Any kind of part that is binned by the manufacturer and that is a raw component, is fairly easily cherry-picked as a by-product of the testing flow. In fact, beyond mere cherry-picking, there is the possibility of using "skew lot" engineering sample chips in the production boards. A skew lot is a selection of components that are purposely designed and manufactured by the the fabrication facility that test the limits of the design with regards to manufacturability. So you can have a faster or slower skew lot, or one that is higher power, or lower power, or one in which half the transistors are faster or slower than the other half, etc. They are practically required by modern high-volume manufacturing and I'm sure that all vendors are provided with a wide variety of skew parts by their fabs. Beyond merely cherry-picking from parts, you could just package one batch of high-speed skew parts for use on reviewer boards.

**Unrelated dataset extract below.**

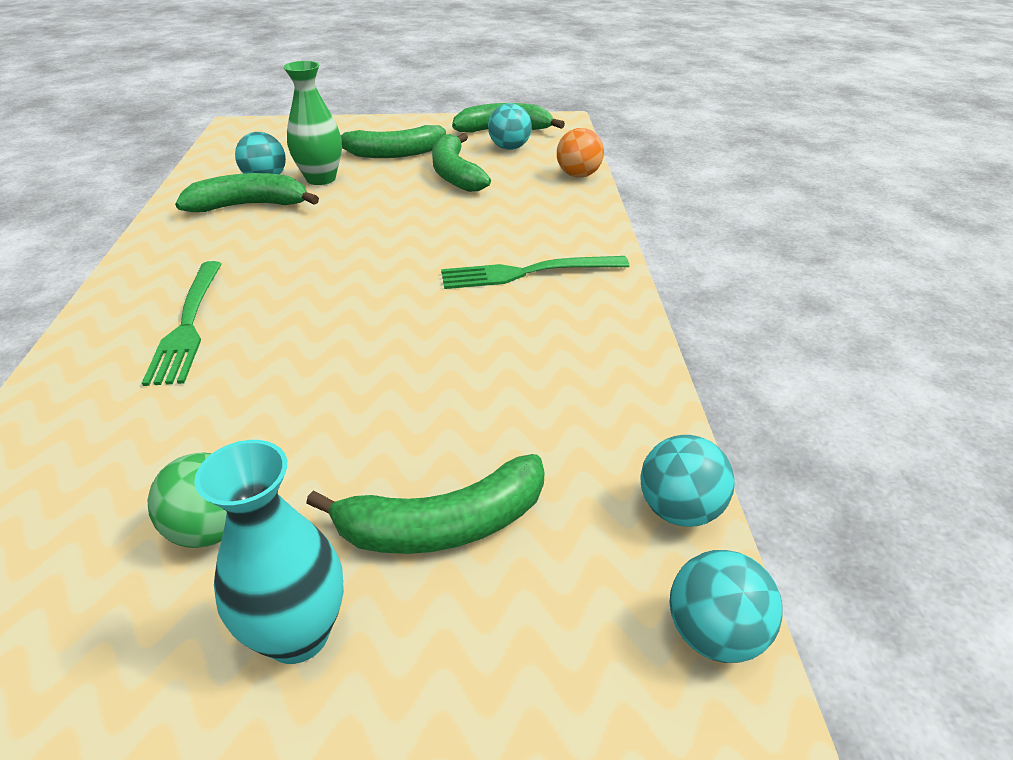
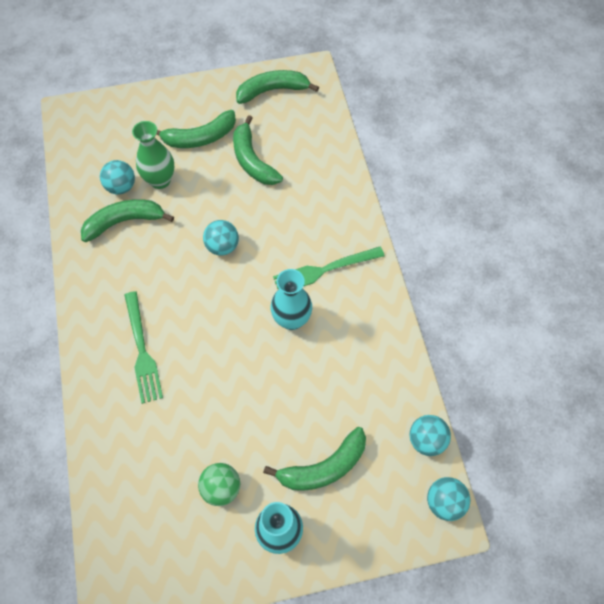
camera: 10 degrees left, 25 degrees up
turquoise ball [488,103,532,150] -> turquoise ball moved to [203,220,239,256]
orange ball [557,128,604,178] -> none
none -> turquoise vase [270,269,312,330]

This said, I would imagine that the practice is fairly uncommon. It is in the best long-term interests of the manufacturers not to be deceptive - or seen to be deceptive. I am sure that it is done, but I am also fairly confident that it's rare. It is also harder to do with packaged components that are not binned (ie. motherboards) than it is to do with raw components that are binned by the manufacturer (ie. CPU's). Memory is somewhere in the middle. Most memory manufacturers are merely packagers for memory that is produced elsewhere. In most cases, they order, for example, DDR400 chips and package them in DIMMS. They probably have the capability to bin parts, but they are unlikely to do so for mass manufactured parts. Cherry-picking would be a more difficult task, but it is still possible.
I wonder how much more this thread might have been had the original poster not used such an aggresive, abrasive writing style that caused most members of the forums to adopt a defensive attitude.